Bennett is a third-year student from Windham, Maine. She designs the user experience for MAGAPP and develops how the app is organized for the consumer. Bennett has learned much from her peers and enjoys working with people that can help her strengthen her weaknesses.

“For me, what is most beneficial is being able to work with people with such different strengths. People have different things they’re good at on our team, so I’m able to see that and work with that and learn new things along the way,” Bennett said.

Yoder is a third-year student from Penobscot, Maine who loves his home state. He hopes to stay and help create new industry in the state. He is reenergized when he reminds himself of the broader effect this technology has for Maine.
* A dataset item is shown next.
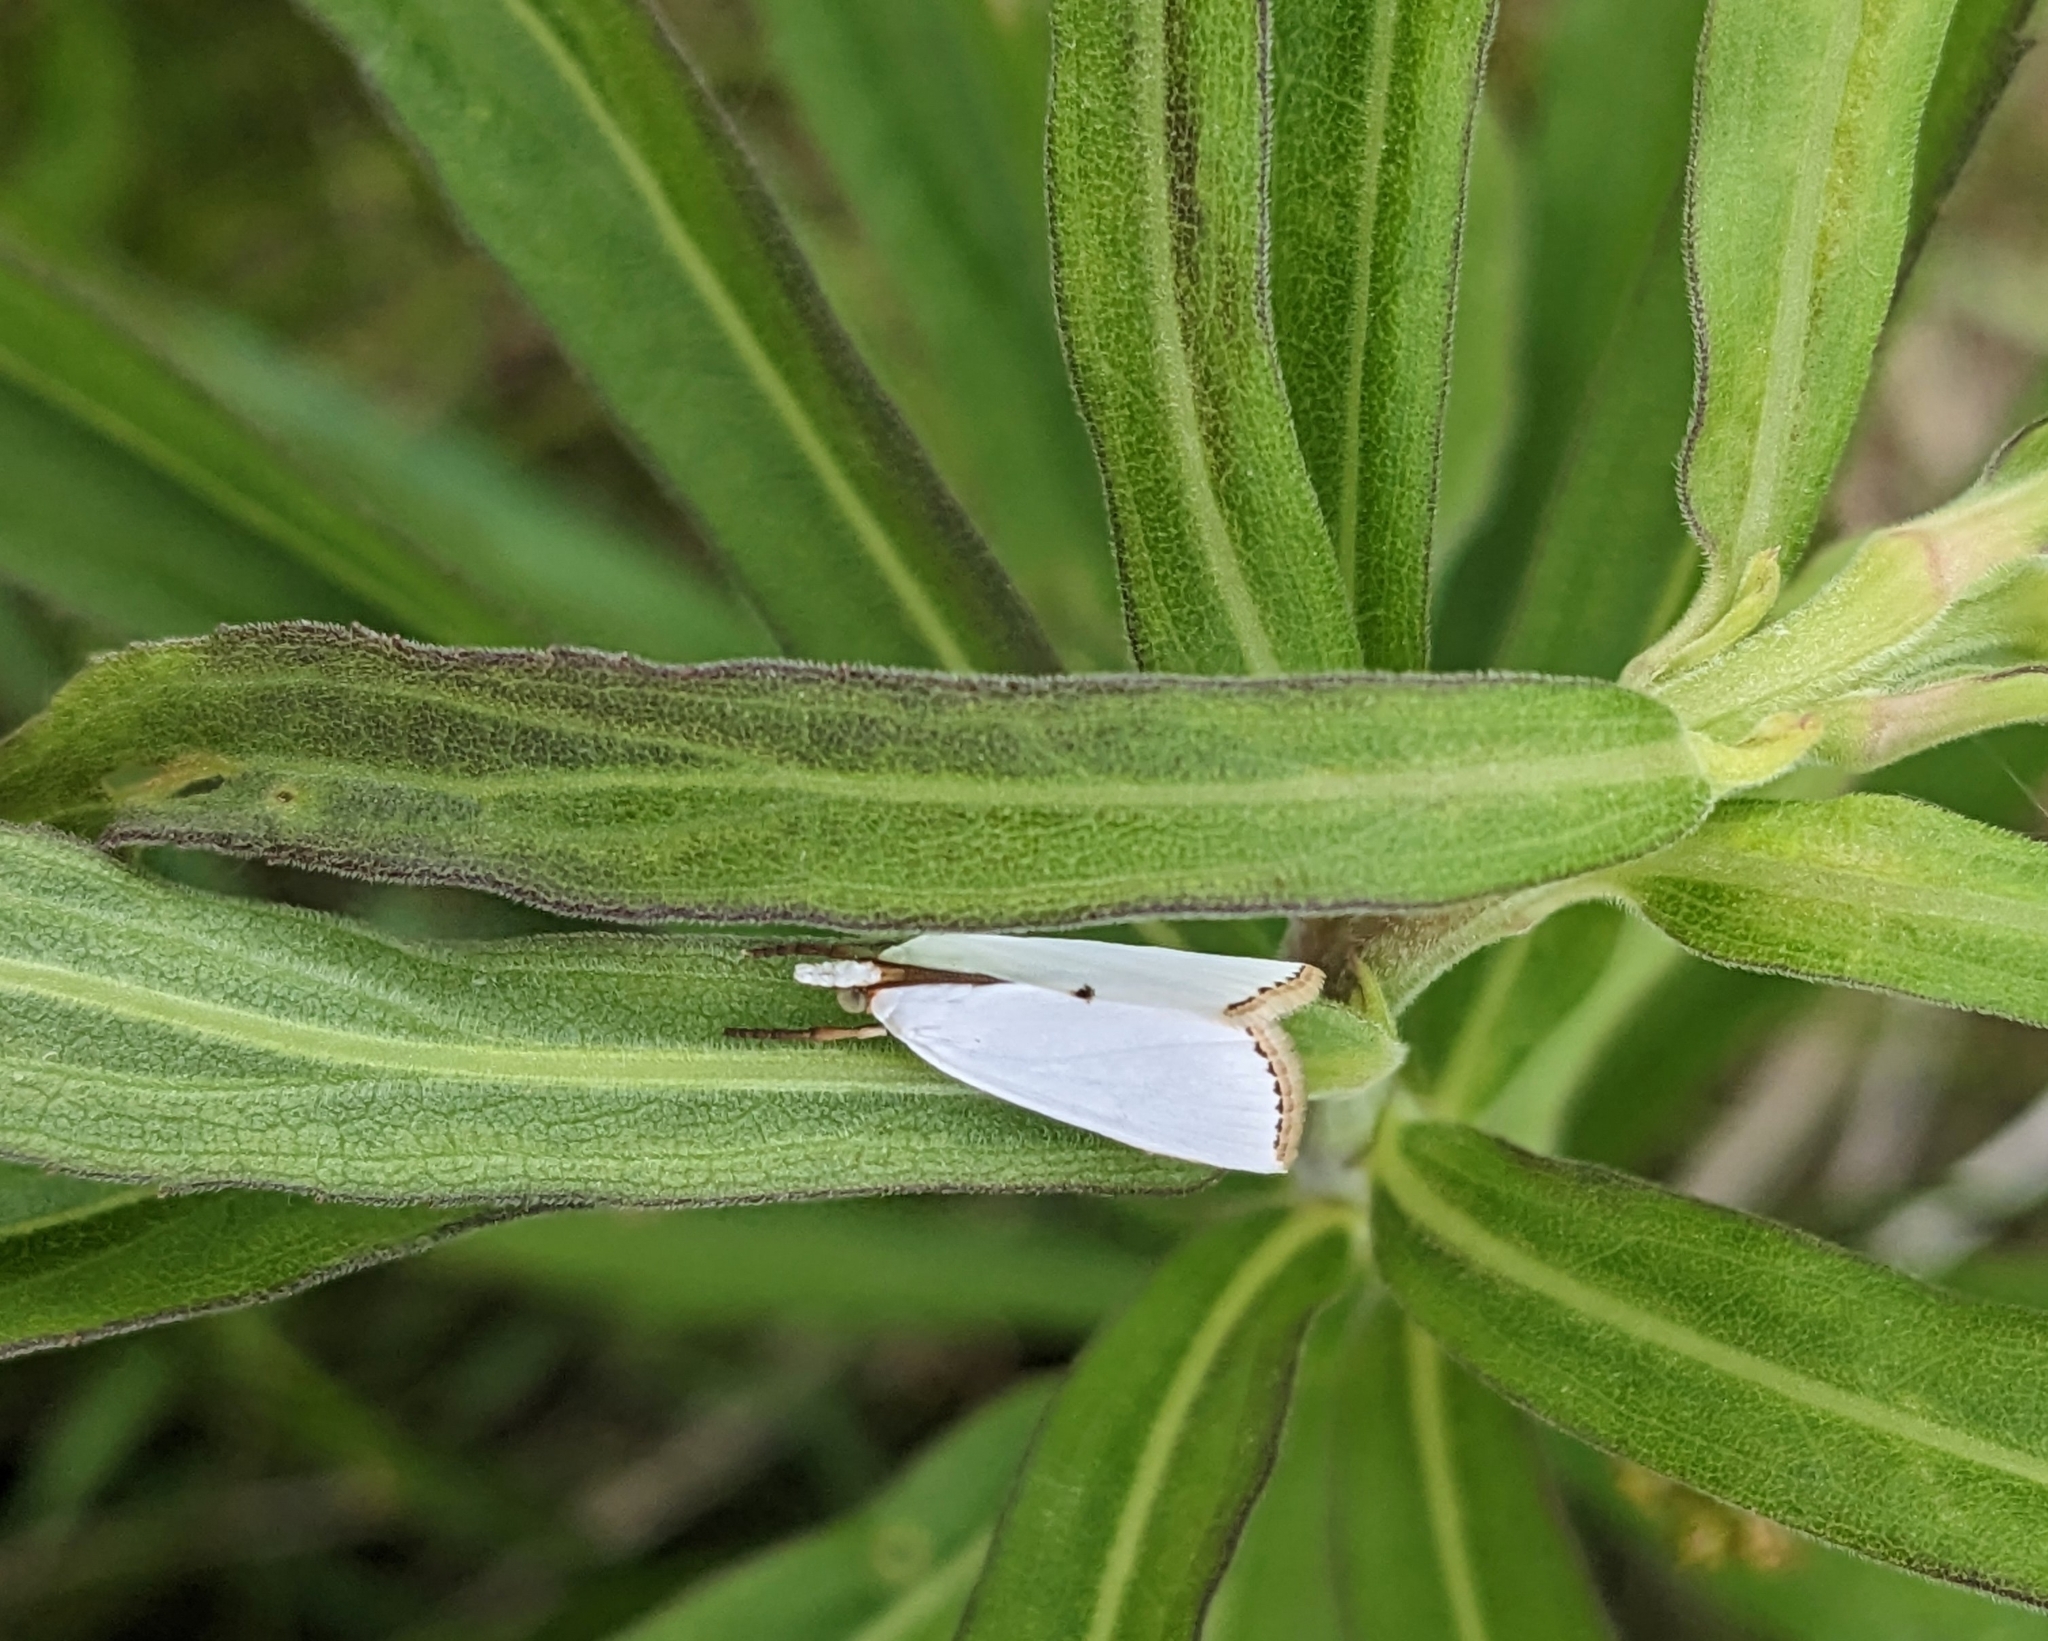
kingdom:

“There’s a lot of opportunity to create something unique in Maine. I think being a part of a startup is really interesting – particularly when we get to work and meet with the very people who will be using these technologies,” Yoder said.
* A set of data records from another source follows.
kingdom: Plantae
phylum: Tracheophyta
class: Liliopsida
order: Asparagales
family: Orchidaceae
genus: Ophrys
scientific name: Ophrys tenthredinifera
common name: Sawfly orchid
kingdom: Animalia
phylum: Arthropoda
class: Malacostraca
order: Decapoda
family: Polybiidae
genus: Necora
Lampinen is a third-year student from York, Maine. He is developing the app through coding and setting up how the data will be stored. He’s inspired by the future implications this research might have on Maine’s agriculture industry.

“This could change the country or the world. The potential is completely immeasurable right now and that’s what’s so exciting about it. It’s such a new concept,” Lampinen said.

Interior of greenhouse
Joline Blais and Stephanie Burnett in the Roger Clapp Greenhouse.

Commitment to reducing waste and growing Maine’s future economy.

Blais and her team hope to use MAGAPP to develop a new industry in Maine and keep college graduates in the state. They hope this inspires people to start their own small businesses once the app is development.

They are using similar models from other greenhouse industries to reduce waste and consumption for Maine farmers. This technology will allow farmers to control heat, light and other costly aspects of running a greenhouse, so they can cut business costs. Blais thinks the development of this app will contribute to a sustainable future for Maine farmers and the tech youth who support them.

“It would really be great if we have little clusters of small businesses with students that come out of new media programs that know how to program sensors, build these apps and repair them while helping farmers. We don’t want farmers beholden to large corporations. We’d like them to be supporting small companies locally,” Blais said.